▶ Exercise description
The answer must be every line from the entries below that contains "phone".

▶ Extracted information
··········

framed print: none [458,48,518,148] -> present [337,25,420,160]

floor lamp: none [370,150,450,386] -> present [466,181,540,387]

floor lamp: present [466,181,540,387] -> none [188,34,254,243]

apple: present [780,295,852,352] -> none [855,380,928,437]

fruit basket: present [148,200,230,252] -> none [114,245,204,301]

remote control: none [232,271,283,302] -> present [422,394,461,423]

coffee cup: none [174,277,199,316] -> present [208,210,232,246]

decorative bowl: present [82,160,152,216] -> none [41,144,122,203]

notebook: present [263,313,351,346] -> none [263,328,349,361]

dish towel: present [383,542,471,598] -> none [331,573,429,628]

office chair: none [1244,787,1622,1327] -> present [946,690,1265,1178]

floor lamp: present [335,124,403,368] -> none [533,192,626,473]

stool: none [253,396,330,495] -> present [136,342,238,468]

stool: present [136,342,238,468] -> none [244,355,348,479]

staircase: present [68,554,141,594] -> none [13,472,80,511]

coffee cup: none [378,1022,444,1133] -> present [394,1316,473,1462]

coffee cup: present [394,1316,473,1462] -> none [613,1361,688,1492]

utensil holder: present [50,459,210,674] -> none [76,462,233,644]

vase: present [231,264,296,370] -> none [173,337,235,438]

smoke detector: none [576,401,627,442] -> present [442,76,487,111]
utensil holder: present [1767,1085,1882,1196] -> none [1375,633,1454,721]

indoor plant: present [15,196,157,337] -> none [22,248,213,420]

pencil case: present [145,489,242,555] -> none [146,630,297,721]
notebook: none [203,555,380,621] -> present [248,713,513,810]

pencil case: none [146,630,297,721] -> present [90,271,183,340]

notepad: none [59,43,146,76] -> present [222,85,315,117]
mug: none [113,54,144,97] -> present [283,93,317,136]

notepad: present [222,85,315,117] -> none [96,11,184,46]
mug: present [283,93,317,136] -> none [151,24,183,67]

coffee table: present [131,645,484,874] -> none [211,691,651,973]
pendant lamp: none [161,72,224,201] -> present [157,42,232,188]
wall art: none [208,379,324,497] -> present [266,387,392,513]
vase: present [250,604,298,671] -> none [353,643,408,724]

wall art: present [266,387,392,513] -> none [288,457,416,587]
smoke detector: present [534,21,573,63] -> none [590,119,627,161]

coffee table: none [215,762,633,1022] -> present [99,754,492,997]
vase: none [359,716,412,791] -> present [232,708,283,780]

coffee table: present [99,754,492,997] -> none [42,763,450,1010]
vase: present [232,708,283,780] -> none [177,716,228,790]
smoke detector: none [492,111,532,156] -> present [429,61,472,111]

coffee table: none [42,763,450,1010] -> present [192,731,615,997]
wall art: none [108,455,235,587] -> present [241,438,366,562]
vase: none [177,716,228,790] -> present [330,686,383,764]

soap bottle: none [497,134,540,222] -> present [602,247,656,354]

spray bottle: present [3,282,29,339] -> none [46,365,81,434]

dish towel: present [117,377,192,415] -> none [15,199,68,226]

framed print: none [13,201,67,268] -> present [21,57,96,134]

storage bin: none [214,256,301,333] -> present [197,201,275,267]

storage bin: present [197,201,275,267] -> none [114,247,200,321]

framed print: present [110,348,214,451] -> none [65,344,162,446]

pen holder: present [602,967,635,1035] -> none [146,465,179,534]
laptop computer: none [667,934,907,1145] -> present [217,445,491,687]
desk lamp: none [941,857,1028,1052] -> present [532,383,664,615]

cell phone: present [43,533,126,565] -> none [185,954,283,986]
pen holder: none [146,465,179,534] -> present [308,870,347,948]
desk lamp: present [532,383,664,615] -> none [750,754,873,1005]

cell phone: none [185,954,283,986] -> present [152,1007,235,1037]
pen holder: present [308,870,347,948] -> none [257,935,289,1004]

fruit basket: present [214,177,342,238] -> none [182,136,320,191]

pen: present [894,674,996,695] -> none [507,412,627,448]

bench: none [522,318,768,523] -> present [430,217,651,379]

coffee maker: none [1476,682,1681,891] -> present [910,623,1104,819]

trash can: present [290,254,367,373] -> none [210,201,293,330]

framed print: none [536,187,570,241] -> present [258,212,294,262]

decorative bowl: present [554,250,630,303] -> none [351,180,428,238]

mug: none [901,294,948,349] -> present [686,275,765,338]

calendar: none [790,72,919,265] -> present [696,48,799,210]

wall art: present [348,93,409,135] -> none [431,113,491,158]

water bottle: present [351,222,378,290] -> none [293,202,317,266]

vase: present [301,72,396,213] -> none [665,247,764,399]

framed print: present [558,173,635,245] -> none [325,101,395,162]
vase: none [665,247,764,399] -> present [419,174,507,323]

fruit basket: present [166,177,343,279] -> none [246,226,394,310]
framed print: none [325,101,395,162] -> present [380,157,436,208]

··········

▶ Task result
cell phone: present [43,533,126,565] -> none [185,954,283,986]
cell phone: none [185,954,283,986] -> present [152,1007,235,1037]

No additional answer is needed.